- Assigned task: If a line in the records below holds the word "lines", copy it.

- Records shown:
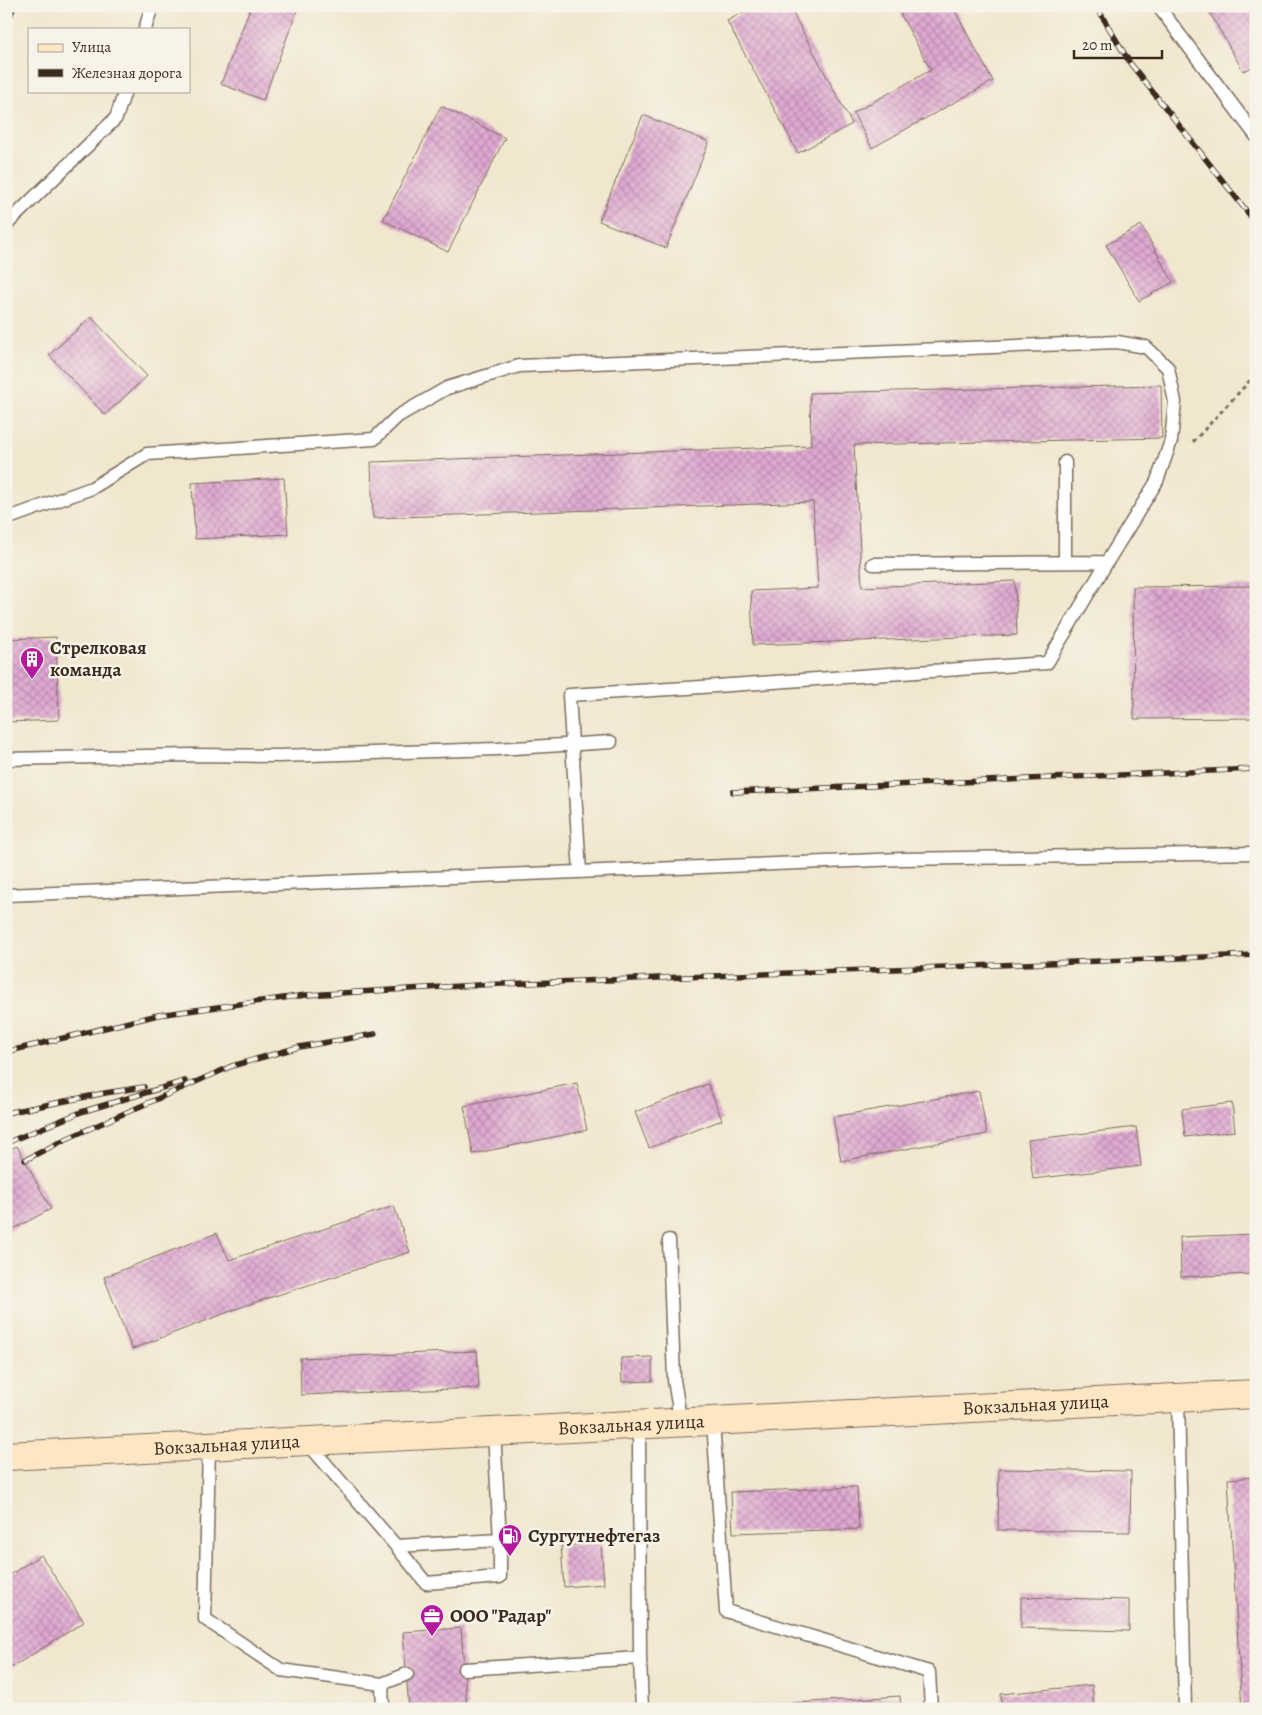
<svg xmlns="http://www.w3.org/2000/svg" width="1262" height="1715" font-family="Alegreya,serif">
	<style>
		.building { fill: url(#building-cross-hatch) }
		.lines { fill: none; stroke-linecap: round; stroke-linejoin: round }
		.lane-casing { stroke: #7b6c5c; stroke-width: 15 }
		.secondary-casing { stroke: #7b6c5c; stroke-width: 30 }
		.path { stroke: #7b6c5c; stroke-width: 3; stroke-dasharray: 4 4; stroke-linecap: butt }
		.lane { stroke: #fff; stroke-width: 12 }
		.secondary { stroke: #fce6c4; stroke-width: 28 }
		.rail-casing { stroke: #3b2a1e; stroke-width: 5.5 }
		.rail { stroke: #f7f3e8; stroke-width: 4; stroke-dasharray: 11; stroke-linecap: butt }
		.labels { text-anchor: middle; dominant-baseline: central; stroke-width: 5; stroke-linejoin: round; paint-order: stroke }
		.poi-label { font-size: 19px; font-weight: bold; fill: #3b2a1e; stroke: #f7f3e8; text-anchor: start }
		.street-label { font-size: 19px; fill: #3b2a1e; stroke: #f7f3e8 }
	</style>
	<defs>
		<pattern id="building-cross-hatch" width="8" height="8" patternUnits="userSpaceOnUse" patternTransform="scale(1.25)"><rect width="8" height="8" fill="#e0a9d2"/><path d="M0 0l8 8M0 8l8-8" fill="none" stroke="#b78aaa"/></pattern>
	</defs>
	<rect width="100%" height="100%" fill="#f7f3e8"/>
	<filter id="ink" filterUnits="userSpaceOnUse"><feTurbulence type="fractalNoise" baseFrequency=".02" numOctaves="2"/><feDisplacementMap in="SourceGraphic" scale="10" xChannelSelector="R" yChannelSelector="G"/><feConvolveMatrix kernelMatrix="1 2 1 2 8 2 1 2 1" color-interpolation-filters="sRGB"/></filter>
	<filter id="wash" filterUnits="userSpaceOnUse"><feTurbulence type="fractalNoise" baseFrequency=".0096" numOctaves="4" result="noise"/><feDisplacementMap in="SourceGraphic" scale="20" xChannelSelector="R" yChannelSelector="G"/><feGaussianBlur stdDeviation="1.12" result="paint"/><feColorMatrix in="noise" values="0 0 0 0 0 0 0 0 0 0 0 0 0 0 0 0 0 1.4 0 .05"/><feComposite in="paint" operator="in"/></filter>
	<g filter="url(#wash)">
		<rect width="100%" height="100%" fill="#f1e7cf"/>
		<g id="blocks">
			<path class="building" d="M 251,6 L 299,6 L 263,100 L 221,84 Z
				M 754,6 L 789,6 L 852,124 L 798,153 L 727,21 Z
				M 896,6 L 952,6 L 993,81 L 872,148 L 853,113 L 931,70 Z
				M 1206,6 L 1256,6 L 1256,66 L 1243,71 Z
				M 441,106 L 505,138 L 448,252 L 383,220 Z
				M 643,115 L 709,142 L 666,248 L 599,221 Z
				M 1141,225 L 1173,282 L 1139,301 L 1106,245 Z
				M 91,317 L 147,376 L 105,415 L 49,355 Z
				M 1161,385 L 1162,438 L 854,445 L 862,587 L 1015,581 L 1017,635 L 753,645 L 751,591 L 818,588 L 813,502 L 373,518 L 371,462 L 811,446 L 810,393 Z
				M 284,478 L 288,534 L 195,539 L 192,483 Z
				M 1256,586 L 1256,718 L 1134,719 L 1133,587 Z
				M 56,637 L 59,720 L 6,722 L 6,639 Z
				M 577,1083 L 587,1130 L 473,1154 L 464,1106 Z
				M 708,1084 L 722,1120 L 649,1148 L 635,1112 Z
				M 979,1091 L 987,1134 L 841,1161 L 833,1117 Z
				M 1232,1103 L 1235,1131 L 1185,1137 L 1182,1109 Z
				M 1136,1127 L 1141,1166 L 1033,1179 L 1028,1140 Z
				M 17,1146 L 51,1209 L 6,1233 L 6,1151 Z
				M 394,1206 L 410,1252 L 244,1306 L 132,1349 L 104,1277 L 217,1233 L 229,1260 Z
				M 1256,1234 L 1256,1292 L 1254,1292 L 1253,1274 L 1181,1277 L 1180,1237 Z
				M 477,1351 L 479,1388 L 301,1395 L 300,1358 Z
				M 652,1357 L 652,1381 L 622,1382 L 621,1358 Z
				M 999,1469 L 1131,1471 L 1130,1532 L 998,1530 Z
				M 1256,1477 L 1256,1709 L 1242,1709 L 1228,1479 Z
				M 857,1487 L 859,1529 L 733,1533 L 731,1492 Z
				M 601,1543 L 604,1584 L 564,1587 L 561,1546 Z
				M 41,1555 L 84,1622 L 6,1671 L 6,1577 Z
				M 1021,1597 L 1129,1600 L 1129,1631 L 1021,1628 Z
				M 461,1628 L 467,1709 L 409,1709 L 403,1632 Z
				M 1092,1685 L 1094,1709 L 1002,1709 L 1001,1694 Z
				M 900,1696 L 901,1709 L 738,1709 L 738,1707 Z"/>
		</g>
	</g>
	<g filter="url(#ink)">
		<use href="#blocks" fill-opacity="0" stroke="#7b6c5c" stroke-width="1"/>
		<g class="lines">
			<g class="lane-casing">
				<path id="lane" d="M 1158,6 L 1256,136
					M 145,29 L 152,6
					M 6,225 L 116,118 L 125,91
					M 1065,462 L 1065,561
					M 6,519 L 92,488 L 147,454 L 374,439 L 398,416 L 447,388 L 519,366 L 1117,342 L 1146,347 L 1168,368 L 1175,402 L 1171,441 L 1157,481 L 1107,562 L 1047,663 L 687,688 L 569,695 L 580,872
					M 873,564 L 1107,562
					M 6,759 L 192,755 L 279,756 L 497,749 L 611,742
					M 6,895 L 901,859 L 1256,853
					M 669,1240 L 674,1380 L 678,1404 L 679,1423
					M 1178,1398 L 1185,1709
					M 713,1421 L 726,1611 L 929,1672 L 931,1709
					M 306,1441 L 396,1546 L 500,1540 L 494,1432
					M 209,1446 L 205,1619 L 281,1670 L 382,1684
					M 396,1546 L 426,1583 L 500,1577 L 500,1540
					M 640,1658 L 642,1709
					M 464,1669 L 640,1658 L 639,1425
					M 383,1709 L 382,1684 L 407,1674"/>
			</g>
			<g class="secondary-casing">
				<g id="secondary">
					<path id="s1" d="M 6,1456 L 1256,1394"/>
				</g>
			</g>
			<path class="path" d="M 1193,442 L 1256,374"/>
			<use href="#lane" class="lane"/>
			<use href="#secondary" class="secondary"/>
			<g class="rail-casing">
				<path id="rail" d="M 1096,6 L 1130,63 L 1256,223
					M 6,26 L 14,6
					M 733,792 L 1256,769
					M 6,1052 L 158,1015 L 306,995 L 478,985 L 1256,955
					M 6,1113 L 105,1093 L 144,1087
					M 6,1143 L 81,1112 L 185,1081
					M 25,1160 L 66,1139 L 232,1066 L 299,1047 L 375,1034"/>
			</g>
			<use href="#rail" class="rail"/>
		</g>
	</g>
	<defs>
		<g id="building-pin" transform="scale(1.25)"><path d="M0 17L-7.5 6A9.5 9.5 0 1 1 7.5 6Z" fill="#b5179e" stroke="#f7f3e8"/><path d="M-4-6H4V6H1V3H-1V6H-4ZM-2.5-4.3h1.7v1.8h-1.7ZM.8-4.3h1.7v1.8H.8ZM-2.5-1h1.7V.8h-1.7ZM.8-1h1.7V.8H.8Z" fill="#fff"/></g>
		<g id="fuel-pin" transform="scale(1.25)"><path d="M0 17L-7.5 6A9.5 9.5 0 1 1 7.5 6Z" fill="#b5179e" stroke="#f7f3e8"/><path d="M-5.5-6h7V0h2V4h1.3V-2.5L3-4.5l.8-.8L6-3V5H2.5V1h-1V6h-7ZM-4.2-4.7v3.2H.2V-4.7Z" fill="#fff"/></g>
		<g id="office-pin" transform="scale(1.25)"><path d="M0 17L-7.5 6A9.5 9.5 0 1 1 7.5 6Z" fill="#b5179e" stroke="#f7f3e8"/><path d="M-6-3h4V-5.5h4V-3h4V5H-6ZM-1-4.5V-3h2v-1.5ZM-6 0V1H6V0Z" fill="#fff"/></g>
	</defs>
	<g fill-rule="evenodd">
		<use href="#building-pin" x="32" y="659"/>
		<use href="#fuel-pin" x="510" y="1536"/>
		<use href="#office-pin" x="432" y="1616"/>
	</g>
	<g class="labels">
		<g class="poi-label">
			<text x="50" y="648">Стрелковая<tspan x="50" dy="22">команда</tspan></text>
			<text x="528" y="1536">Сургутнефтегаз</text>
			<text x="450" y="1616">ООО "Радар"</text>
		</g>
		<g class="street-label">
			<text stroke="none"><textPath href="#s1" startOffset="1031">Вокзальная улица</textPath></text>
			<text stroke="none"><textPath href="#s1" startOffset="626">Вокзальная улица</textPath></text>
			<text stroke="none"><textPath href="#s1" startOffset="221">Вокзальная улица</textPath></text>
		</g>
	</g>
	<rect width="1262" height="1715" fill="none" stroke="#f7f3e8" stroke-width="25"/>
	<rect x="28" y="28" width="162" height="65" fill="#f7f3e8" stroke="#aca397"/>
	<rect x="38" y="44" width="25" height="8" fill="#fce6c4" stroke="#aca397"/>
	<text x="72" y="52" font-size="15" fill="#3b2a1e">Улица</text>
	<rect x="38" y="69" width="25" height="8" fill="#3b2a1e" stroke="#aca397"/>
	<text x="72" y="78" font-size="15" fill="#3b2a1e">Железная дорога</text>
	<path d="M1074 50v8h88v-8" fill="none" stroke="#3b2a1e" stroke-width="2.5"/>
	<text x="1082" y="50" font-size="15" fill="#3b2a1e" stroke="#f7f3e8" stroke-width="4" paint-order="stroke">20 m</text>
</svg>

- Answer below:
		.lines { fill: none; stroke-linecap: round; stroke-linejoin: round }
		<g class="lines">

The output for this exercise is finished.